[PROBLEM REQUIREMENTS] Count the lines that contain the string "duration" in the records beneath, and respond with the number only.
::::
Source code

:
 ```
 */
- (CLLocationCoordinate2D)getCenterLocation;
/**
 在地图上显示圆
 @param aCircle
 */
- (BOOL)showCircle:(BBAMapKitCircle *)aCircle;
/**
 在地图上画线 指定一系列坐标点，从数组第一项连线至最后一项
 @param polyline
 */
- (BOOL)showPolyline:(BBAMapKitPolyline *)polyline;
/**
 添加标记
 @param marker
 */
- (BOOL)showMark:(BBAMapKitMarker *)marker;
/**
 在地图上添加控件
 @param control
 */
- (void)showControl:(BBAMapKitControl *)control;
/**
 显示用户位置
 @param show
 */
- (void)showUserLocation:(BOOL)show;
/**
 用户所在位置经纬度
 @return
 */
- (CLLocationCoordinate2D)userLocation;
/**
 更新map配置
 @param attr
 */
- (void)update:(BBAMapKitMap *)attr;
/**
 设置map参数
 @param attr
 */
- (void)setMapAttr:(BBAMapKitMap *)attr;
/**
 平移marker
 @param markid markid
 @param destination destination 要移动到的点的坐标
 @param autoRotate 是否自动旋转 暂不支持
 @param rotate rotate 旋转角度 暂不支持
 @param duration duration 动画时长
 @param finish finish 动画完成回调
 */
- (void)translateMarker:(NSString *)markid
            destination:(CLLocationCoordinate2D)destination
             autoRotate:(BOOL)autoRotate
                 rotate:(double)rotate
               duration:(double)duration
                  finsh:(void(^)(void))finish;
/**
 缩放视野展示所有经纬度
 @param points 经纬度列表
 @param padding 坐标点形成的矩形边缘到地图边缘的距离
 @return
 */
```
::::
[EXPECTED ANSWER] 2